Sheart 3: Tap the Copy Photos option within the Share tab to copy them to your iPhone's clipboard. Next, go to the folder you created in the Files app earlier. Long press inside an empty area, then tap Paste in the context menu.
And voila! Your photos are displayed in JPG format. The images will be named in the sequence you selected and the Files app will also include the word “JPEG” within the filenames for good measure. Perfect.
JPG files will only appear in the Files app, but you can save them in the Photos app if you want your photos to be in one location. To do this, select the converted photos, open the share sheet, then tap Save images. Remember that you will create duplicate images within the Photos app as the original HEIC files are also present in it. If you don't mind losing HEIC copies, you may want to delete them early to avoid confusion.

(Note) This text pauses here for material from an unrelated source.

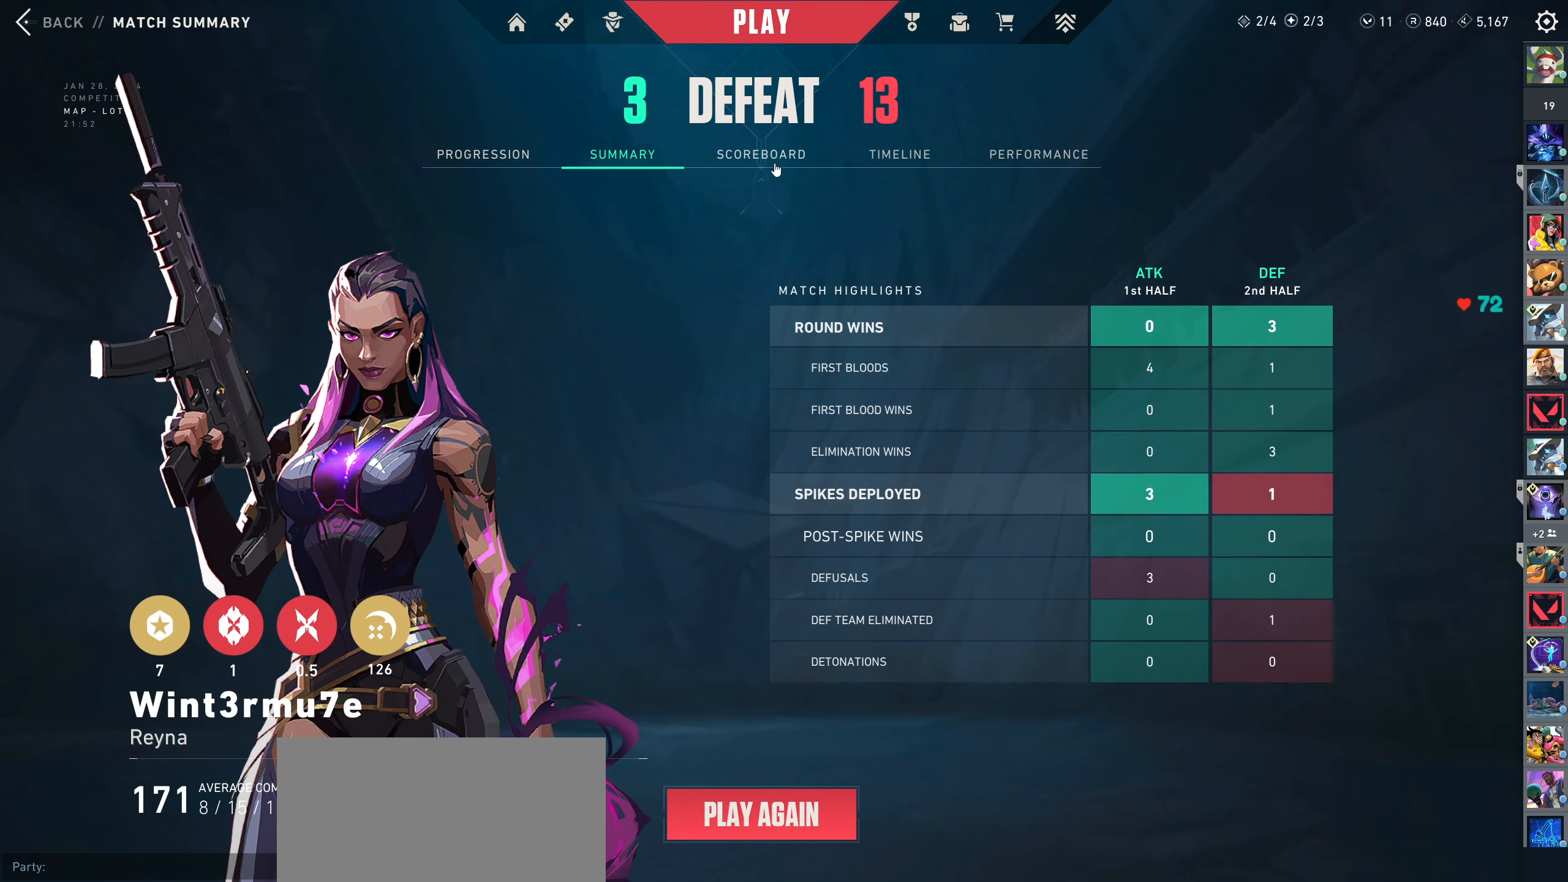
{"keys": [], "mouse": [], "events": [[267, "mouse_left", "down"], [383, "mouse_left", "up"]]}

Use a third-party converter
One thing that strikes you when you browse the App Store is the lack of proper HEIC to JPG converters. Most of them require (ridiculous) compensation or are advertised nightmares that don't even work properly. However, there is one gem in the rough, and it's an app called Luma: HEIC Convert.
Step 1: download and install Luma: HEIC Convert from the App Store.
- Scarica Luma: HEIC Convert
Step 2: Open Luma: HEIC Convert. You will see that it has classified your photos into different categories. Choose one (Recent, Selfie, or Portrait), then tap Select.
Final report: you need to give Luma: HEIC Convert permission to access your photo library. Tap Allow whenever prompted.
Step 3: choose the photos you want to convert. You will see the HEIC label on the photos to help you distinguish them from other formats. When done, tap Convert. On the next screen, tap JPG, then tap Convert again to start the conversion process.
Once the app has finished converting your photos, they will automatically be saved in the photo gallery, which you can then check using the Photos app. You can also decide whether to keep or delete the originals after the conversion procedure.
This utility is actually much more convenient when it comes to processing large batches of HEIC images to JPG. This is much better than copying and pasting images manually into the Files app.
At the time of writing, there are no noteworthy apps to recommend other than Luma: HEIC Convert in the App Store. However, you can always check for other HEIC to JPG converters, as new apps are released every now and then.
But as a general rule, avoid converting photos of any sensitive nature using third party apps as you never know where they might end up in the end. Using the Files app workaround is often the way to go for such instances.